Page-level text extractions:
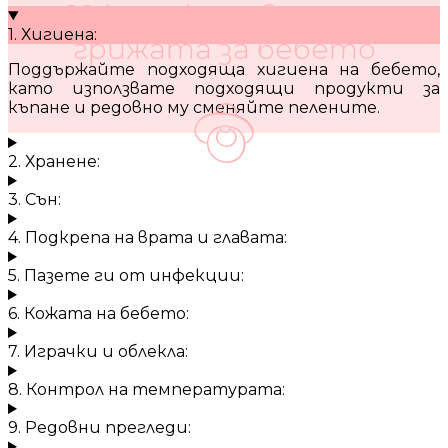
10 кратки съвета за
1. Хигиена:
грижата за бебето
Поддържайте подходяща хигиена на бебето,
като използвате подходящи продукти за
къпане и редовно му сменяйте пелените.
2. Хранене:
3. Сън:
4. Подкрепа на врата и главата:
5. Пазете ги от инфекции:
6. Кожата на бебето:
7. Играчки и облекла:
8. Контрол на температурата:
9. Редовни прегледи:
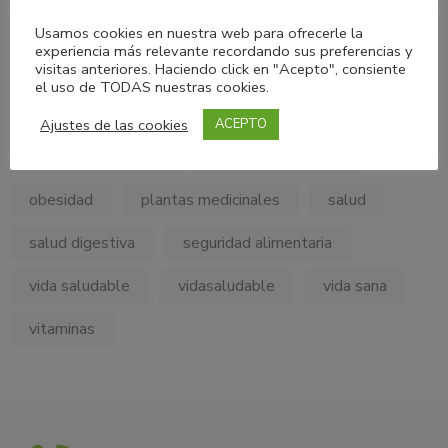
My Personal Diet Consulting
nutricion
Usamos cookies en nuestra web para ofrecerle la
experiencia más relevante recordando sus preferencias y
visitas anteriores. Haciendo click en "Acepto", consiente
Nutricionholistica
Nutrición Clínica
el uso de TODAS nuestras cookies.
NutriciónConsciente
nutrición emocional
Ajustes de las cookies
ACEPTO
NutriciónSaludable
nutrición saludable
obesidad
plantas medicinales
salud
salud digestiva
seguridad alimentaria
vida saludable
vidasaludable
vida sana
vitaminas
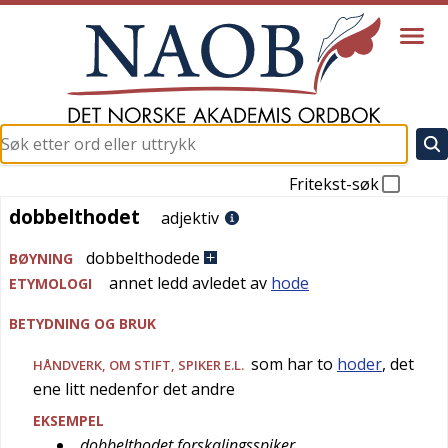
Fritekst-søk
dobbelthodet
dobbelthodet
adjektiv
dobbelthodede
BØYNING
annet ledd avledet av
hode
ETYMOLOGI
BETYDNING OG BRUK
som har to
hoder
, det
HÅNDVERK
, OM STIFT, SPIKER E.L.
ene litt nedenfor det andre
EKSEMPEL
dobbelthodet forskalingsspiker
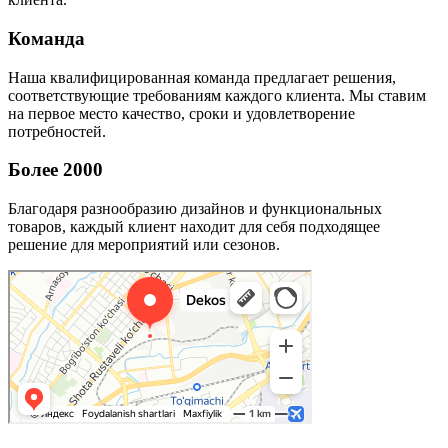
Команда
Наша квалифицированная команда предлагает решения,
соответствующие требованиям каждого клиента. Мы ставим
на первое место качество, сроки и удовлетворение
потребностей.
Более 2000
Благодаря разнообразию дизайнов и функциональных
товаров, каждый клиент находит для себя подходящее
решение для мероприятий или сезонов.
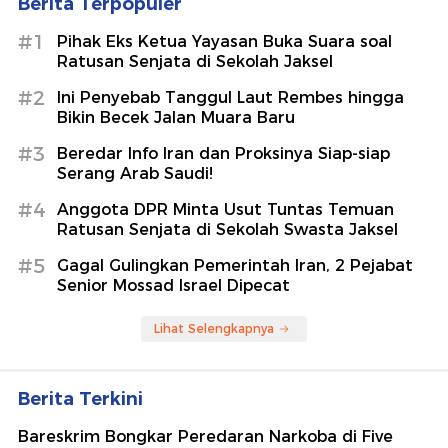
Berita Terpopuler
#1
Pihak Eks Ketua Yayasan Buka Suara soal
Ratusan Senjata di Sekolah Jaksel
#2
Ini Penyebab Tanggul Laut Rembes hingga
Bikin Becek Jalan Muara Baru
#3
Beredar Info Iran dan Proksinya Siap-siap
Serang Arab Saudi!
#4
Anggota DPR Minta Usut Tuntas Temuan
Ratusan Senjata di Sekolah Swasta Jaksel
#5
Gagal Gulingkan Pemerintah Iran, 2 Pejabat
Senior Mossad Israel Dipecat
Lihat Selengkapnya
Berita Terkini
Bareskrim Bongkar Peredaran Narkoba di Five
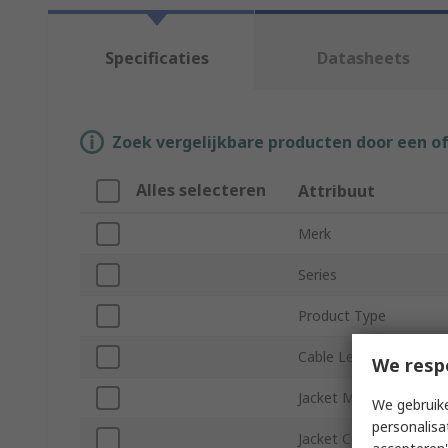
Specificaties
Datasheets
Zoek vergelijkbare producten door een o
Alles selecteren
Attribuut
Merk
Series
Product Type
Cable Length
We resp
Jacket Material
We gebruike
personalisa
Jacket Colour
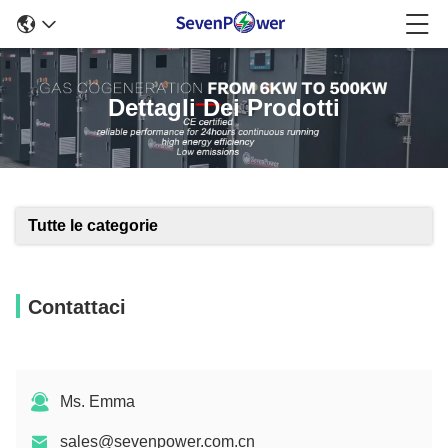
Dettagli Dei Prodotti
Tutte le categorie
Contattaci
Ms. Emma
sales@sevenpower.com.cn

• _Exercise instructions_: Copy the entries above exactly, but only the stretch from the line containing "Поддържайте подходяща хигиена" through the line containing "Nutrición Clínica". Keep both end lines; drop the pictures.

• _Task response_:
Поддържайте подходяща хигиена на бебето,
като използвате подходящи продукти за
къпане и редовно му сменяйте пелените.
2. Хранене:
3. Сън:
4. Подкрепа на врата и главата:
5. Пазете ги от инфекции:
6. Кожата на бебето:
7. Играчки и облекла:
8. Контрол на температурата:
9. Редовни прегледи:
My Personal Diet Consulting
nutricion
Usamos cookies en nuestra web para ofrecerle la
experiencia más relevante recordando sus preferencias y
visitas anteriores. Haciendo click en "Acepto", consiente
Nutricionholistica
Nutrición Clínica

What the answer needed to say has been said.